#### [DO ZROBIENIA]
Przedstaw jako tabelę Markdown z kolumnami „Nr” i „Wiersz” wszystkie wiersze od tego, który zawiera "What is the minimum value for 1?", do końca zapisów, z oboma krańcami włącznie. Pomiń puste wiersze i obrazy.

#### [ZAPISY DO ZADANIA]
____

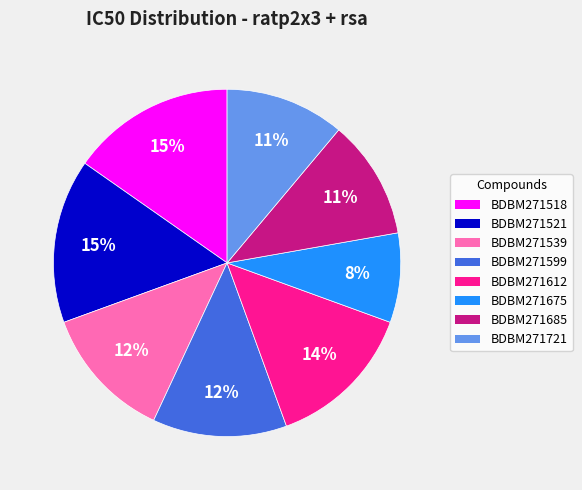

Which category has the smallest portion of the pie?

BDBM271675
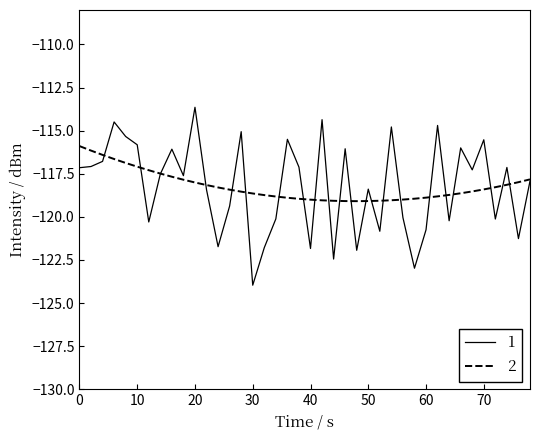

What is the minimum value for 1?

-124.0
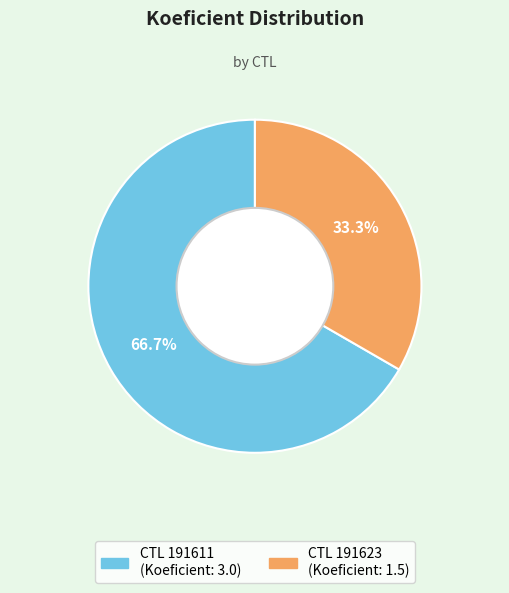

To the nearest percent, what is the difference between the largest and smallest slice percentages?

33%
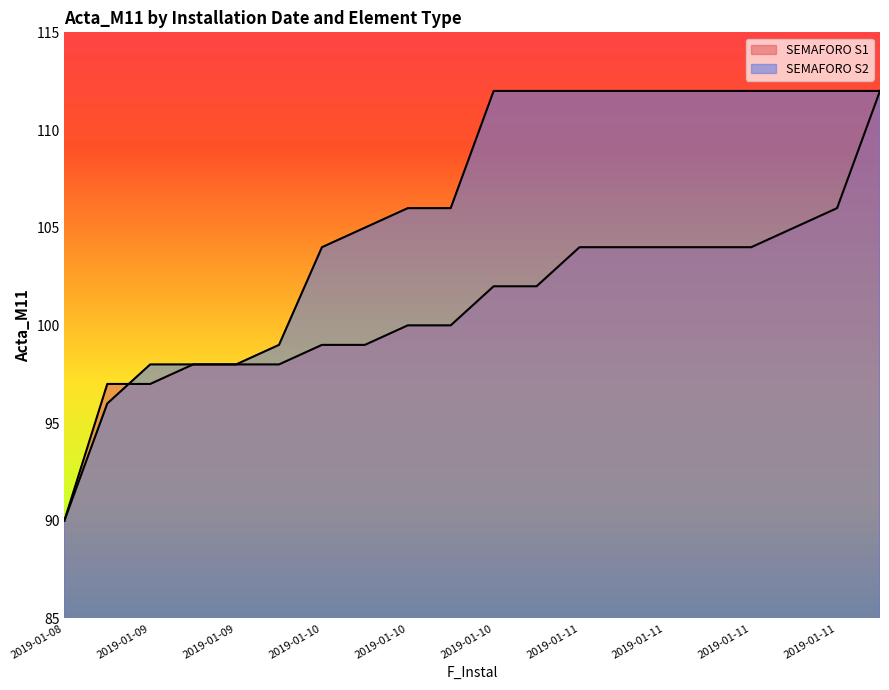

Which category has the highest value in the SEMAFORO S1 series?

2019-01-15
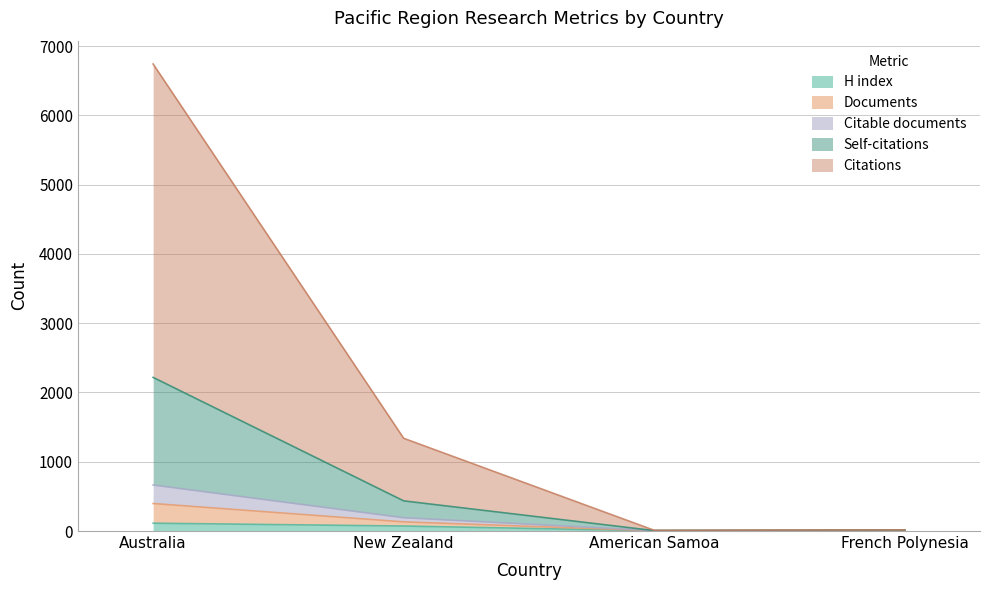

At which category does H index reach its first local valley?

American Samoa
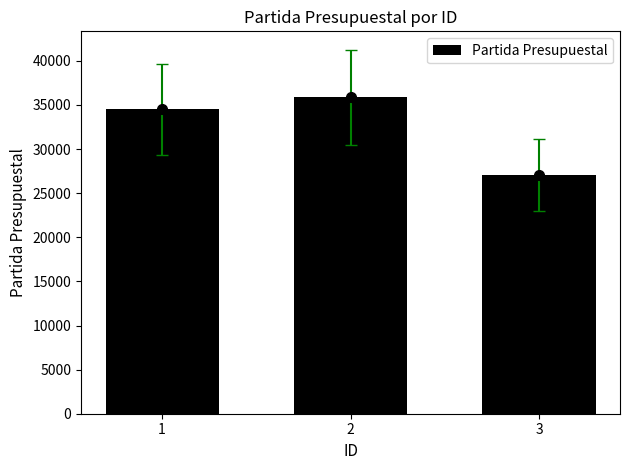

How many series are shown in this chart?

1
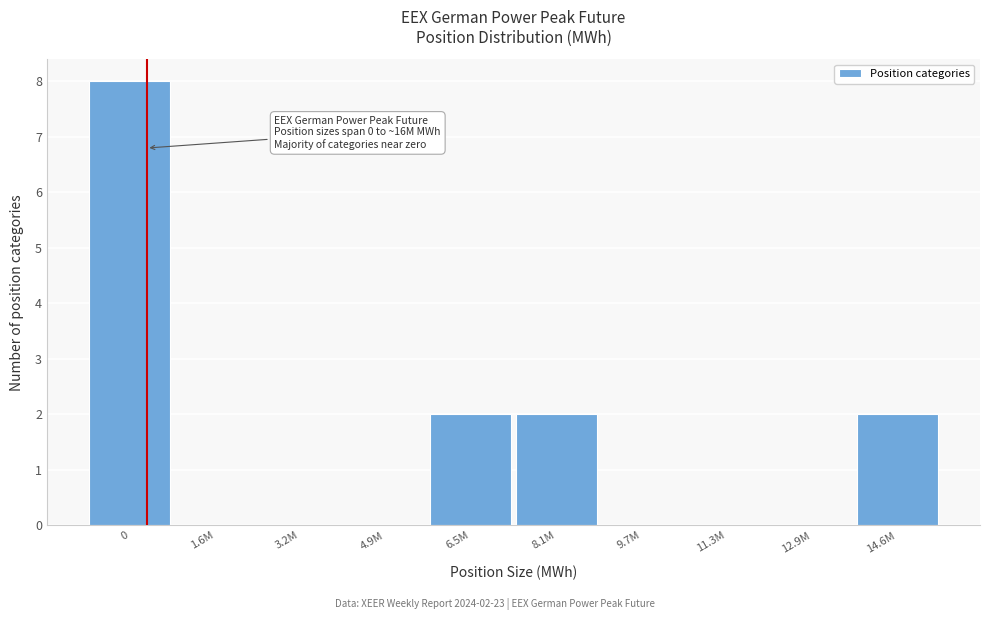

What is the sum of all values?

14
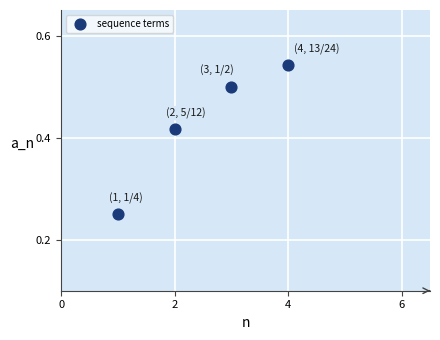

What is the average X value?

2.5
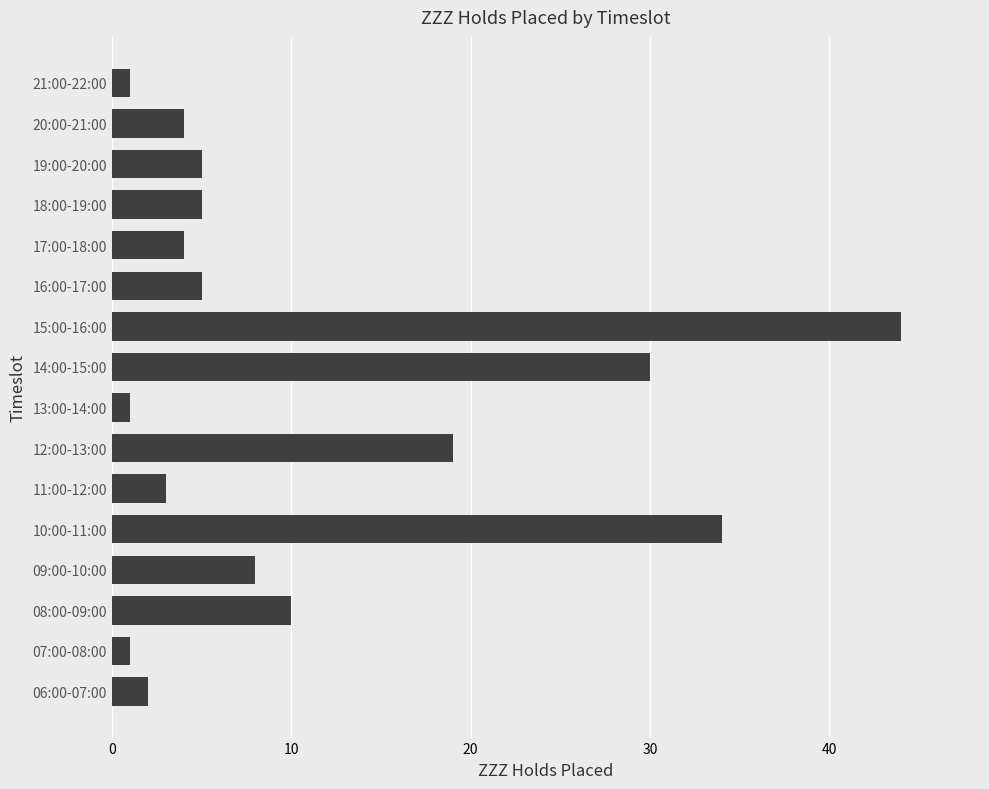

How many bars are there in total?

16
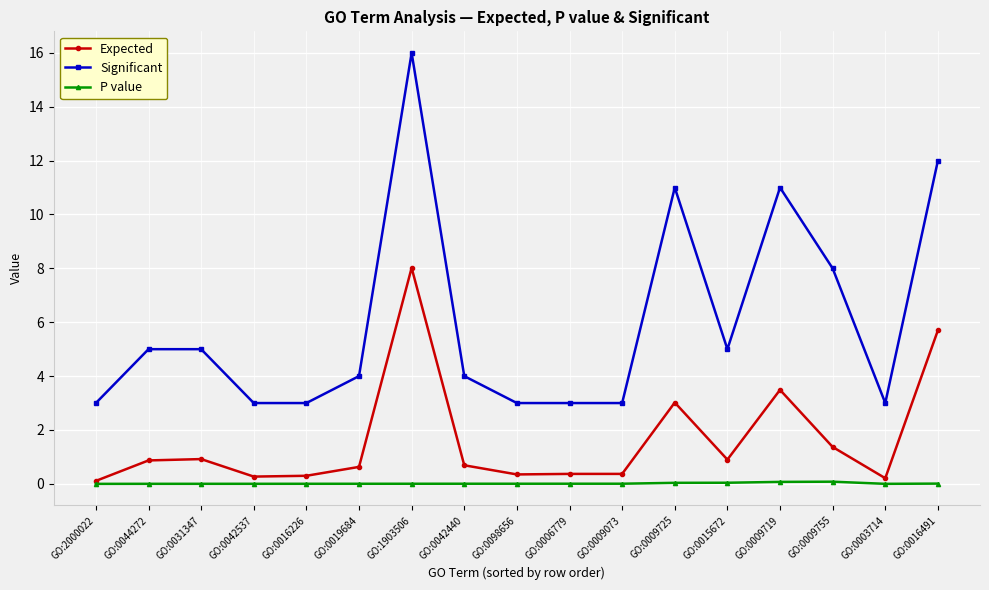

Which series has the widest spread of values?

Significant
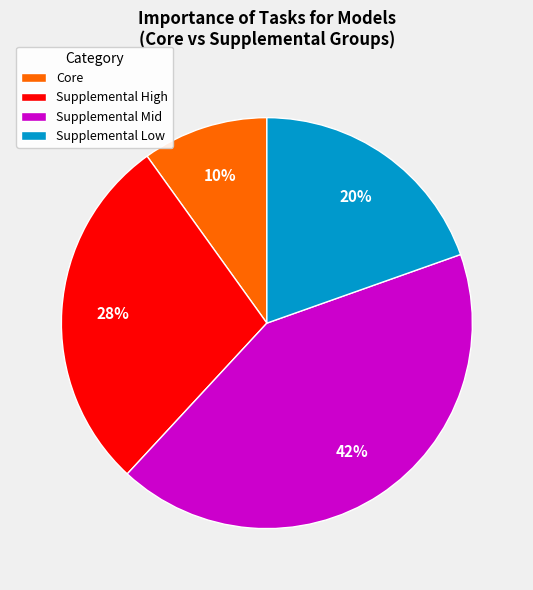

What percentage is the Supplemental Low slice, to the nearest percent?

20%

____

#### [GOTOWE ĆWICZENIE]
| Nr | Wiersz |
|---|---|
| 1 | What is the minimum value for 1? |
| 2 | -124.0 |
| 3 | To the nearest percent, what is the difference between the largest and smallest slice percentages? |
| 4 | 33% |
| 5 | Which category has the highest value in the SEMAFORO S1 series? |
| 6 | 2019-01-15 |
| 7 | At which category does H index reach its first local valley? |
| 8 | American Samoa |
| 9 | How many series are shown in this chart? |
| 10 | 1 |
| 11 | What is the sum of all values? |
| 12 | 14 |
| 13 | What is the average X value? |
| 14 | 2.5 |
| 15 | How many bars are there in total? |
| 16 | 16 |
| 17 | Which series has the widest spread of values? |
| 18 | Significant |
| 19 | What percentage is the Supplemental Low slice, to the nearest percent? |
| 20 | 20% |